Persimmon says market no worse

Persimmon said that the speculation over stamp duty had weakened an already difficult housebuilding market but sales volumes had not deteriorated since April.

Hemscott Editor | 21-08-08 | E-mail Article

The housebuilder said pre-tax profits were £100.9m for the six months to the end of June, compared with ££281.1m last year. This was slightly lower than analysts’ estimates. Revenues slipped from £1,514.4m to £998.4m as home sales dropped 31% year on year.

The group is taking a number of measures to reduce costs. It has already announced that it will shed 1,100 jobs. It is also reducing its land purchases and focusing on increasing the percentage of its business that comes from affordable housing projects. It announced today that it will also be cutting its dividend to 5p per share from 18.5p per share.

There was some light at the end of the tunnel as Persimmon said sales volumes have not deteriorated further since April. However, it added that prices and margins remained under pressure as the industry tried to offload excess stock, leading to heavy discounting. The supply of excess stock is clearing and the group has benefited from a lack of exposure to high rise flats.

The group said that the outlook for 2009 remains difficult to predict, but activity levels in the Autumn should give a clearer picture.

Its current debt levels are £905.5m, giving it a gearing level of around 40%. This is comfortably within its committed facilities of £1.4bn. The group has written down its land value by £40m.

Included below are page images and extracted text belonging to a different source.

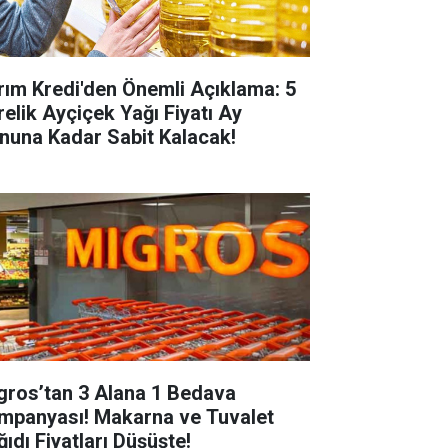
rım Kredi'den Önemli Açıklama: 5
relik Ayçiçek Yağı Fiyatı Ay
nuna Kadar Sabit Kalacak!
gros’tan 3 Alana 1 Bedava
mpanyası! Makarna ve Tuvalet
ğıdı Fiyatları Düşüşte!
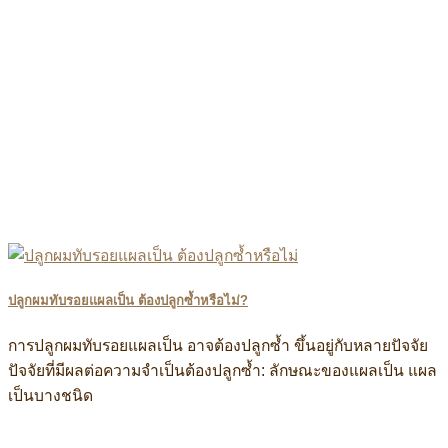
ปลูกผมทับรอยแผลเป็น ต้องปลูกซ้ำหรือไม่?
การปลูกผมทับรอยแผลเป็น อาจต้องปลูกซ้ำ ขึ้นอยู่กับหลายปัจจัย
ปัจจัยที่มีผลต่อความจำเป็นต้องปลูกซ้ำ: ลักษณะของแผลเป็น แผล
เป็นบางชนิด
ิง แอดไลน์:@ultima แพทย์ผู้เชี่ยวชาญด้านการปลูกถ่ายรากผมโด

The news sent the shares up 37.75p to 336.25p as the market welcomed signs that things weren’t getting any worse for the group. They are still a long way from their highs of over 1,500p at the beginning of last year, but equally this represents something of a recovery from their lows of 250p. The shares now trade at 9.76x earnings, which remains high for a housebuilder. This is still a dangerous sector, though Persimmon is one of the best in class.